We all did. Tommy in those early years was an open hearted, open
armed collaborator. I’ve never had more fun than at some of our practice
sessions, working up a song till suddenly there it was—and then putting
it into a set at the first opportunity, and usually discovering that, yes,
it worked, “they” liked it. Applause is the sonic boom when you crack the
post-modern communication barrier. And Tommy managed to book us too--to
make those dreary phone calls, to get turned down and keep on calling till
there was a tour to drive that would make more or less financial sense
given the times and the price of gasoline. The Ramblers were like
the Beatles—a democratic institution, not a front man and sidemen who shuffled
in and out at his whim or genius as the case may be—but the Red Clay Ramblers
are Tommy’s shared legacy, no doubt about it. In a musical world
where the big players are bands like the Rolling Stones, the Ramblers did,
and do make a living, an acoustic band playing a lot of old-time music,
fiddle tunes and such. It’s rather an accomplishment when you think
about it! Personally, what I’ll always remember is Uncle Wide Load’s
big laugh and that intense look on his face as he powered through a fiddle
tune on the banjo. I get to play the fiddle in that memory too.

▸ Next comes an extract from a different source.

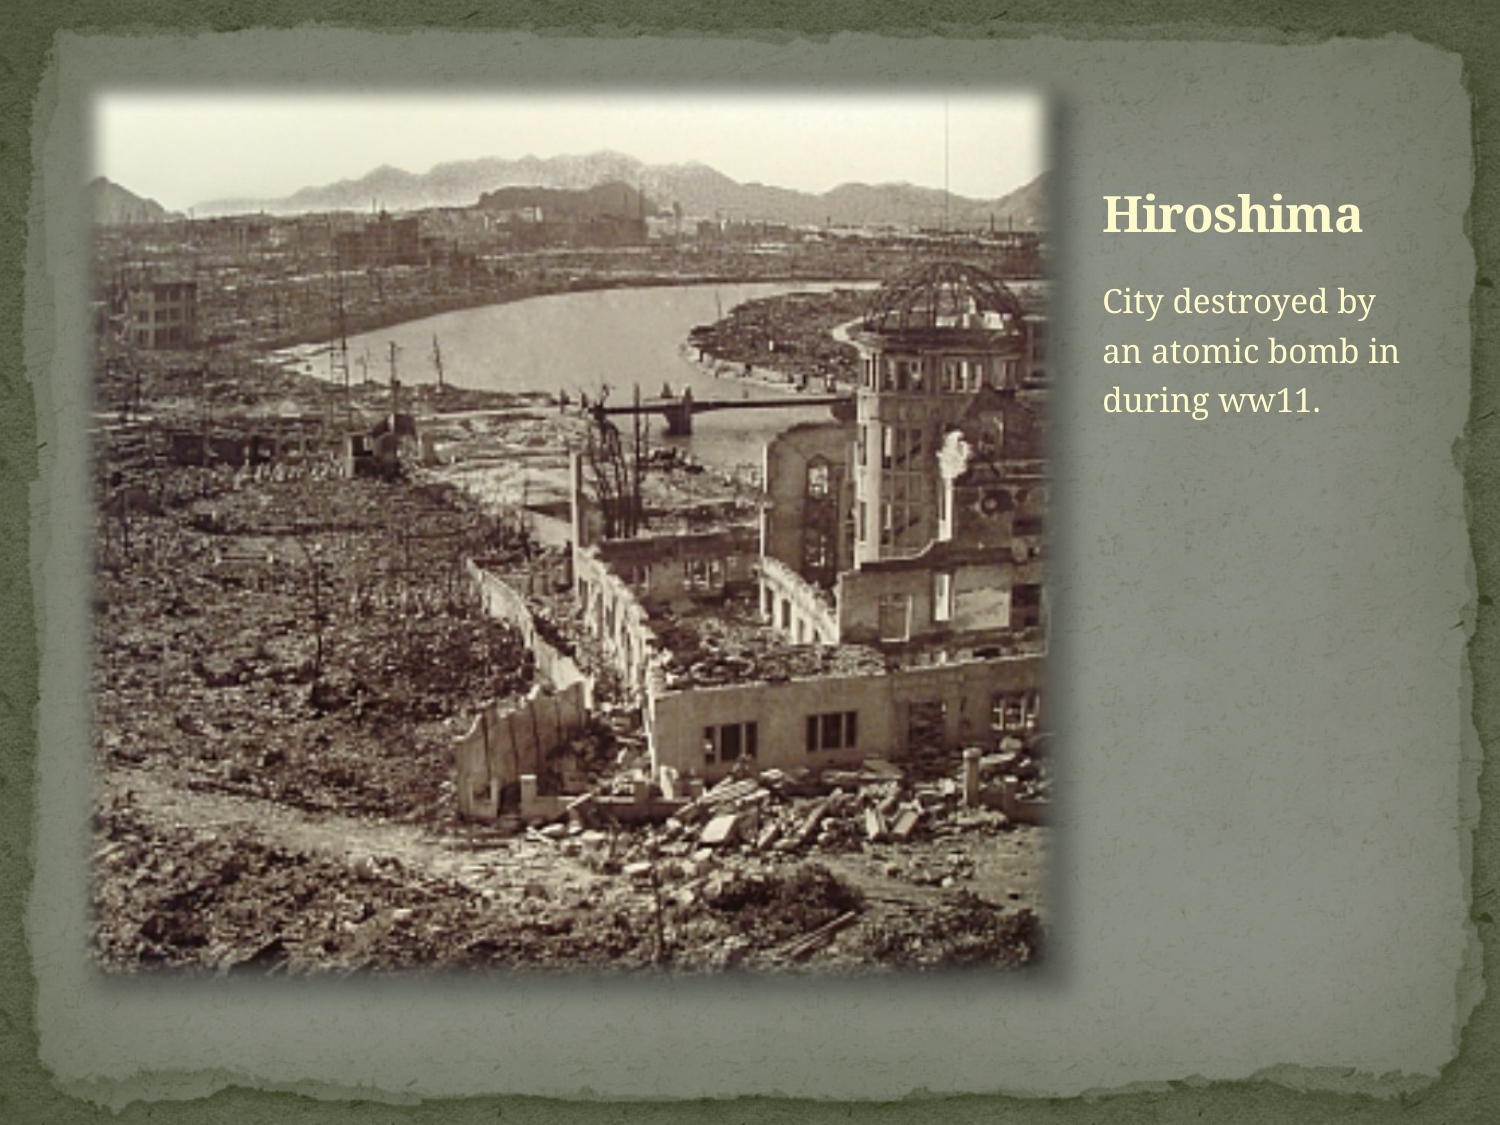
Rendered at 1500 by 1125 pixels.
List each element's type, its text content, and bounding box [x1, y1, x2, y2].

picture [75, 75, 1061, 986]
list City destroyed by an atomic bomb in during ww11. [1087, 262, 1425, 988]
title Hiroshima [1087, 74, 1425, 250]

Could be Tommy’s finest hour
was some 3 AM in the last years, though. It’s possible. He
got a hell of a blow when those test results came back, and yet he could
say to NPR in 1996 that he was a happy man, that’d he’d had a great life
doing exactly what he wanted to do, at the top of his game, for over 20
years. “It’d have been a lot worse if it’d come when I was just starting
out,” he said. He had to face this fear from the inside out, 24/7,
of being lost in your own room, your own bed, your own head. And
he did. Everyone said he became kinder, sweeter, as he lived through
his final years. His illness gave his children and his larger family
an opportunity of reconciliation, and they took it, embraced it just like
he embraced that old skinhead Fairbanks he’d found in someone’s attic back
in the late ‘60s. His daughter Jessie Eustice wrote a play about
him—about this dance of aging parents and their children’s love—A Tune
for Tommy. It’s had two runs now in Durham, and who knows where
it’ll go. You put these notes in bottles, that’s what creation really is.
You have to have enough faith to give the things a long heave into the
sea, and then you can only stand there and squint and wonder. So
when a guy like Tommy gives one a far fling, it’s inspiring to us all.
Like Tommy Jarrell used to say, “Living well is the best revenge.”